## Your task:
Could you please retype the records exactly, minus their pictures?

Recorded data below:

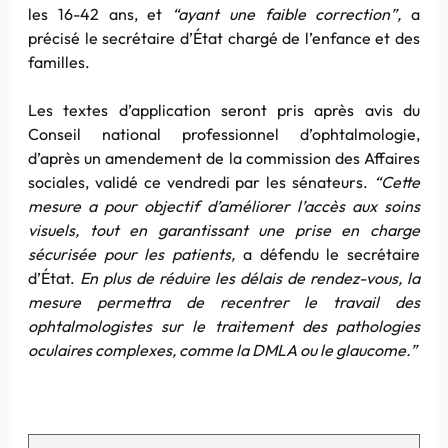
les 16-42 ans, et
“ayant une faible correction”,
a
précisé le secrétaire d’État chargé de l’enfance et des
familles.
Les textes d’application seront pris après avis du
Conseil national professionnel d’ophtalmologie,
d’après un amendement de la commission des Affaires
sociales, validé ce vendredi par les sénateurs.
“Cette
mesure a pour objectif d’améliorer l’accès aux soins
visuels, tout en garantissant une prise en charge
sécurisée pour les patients,
a défendu le secrétaire
d’État.
En plus de réduire les délais de rendez-vous, la
mesure permettra de recentrer le travail des
ophtalmologistes sur le traitement des pathologies
oculaires complexes, comme la DMLA ou le glaucome.”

End of Recorded data.

## Response area:
les 16-42 ans, et
“ayant une faible correction”,
a
précisé le secrétaire d’État chargé de l’enfance et des
familles.
Les textes d’application seront pris après avis du
Conseil national professionnel d’ophtalmologie,
d’après un amendement de la commission des Affaires
sociales, validé ce vendredi par les sénateurs.
“Cette
mesure a pour objectif d’améliorer l’accès aux soins
visuels, tout en garantissant une prise en charge
sécurisée pour les patients,
a défendu le secrétaire
d’État.
En plus de réduire les délais de rendez-vous, la
mesure permettra de recentrer le travail des
ophtalmologistes sur le traitement des pathologies
oculaires complexes, comme la DMLA ou le glaucome.”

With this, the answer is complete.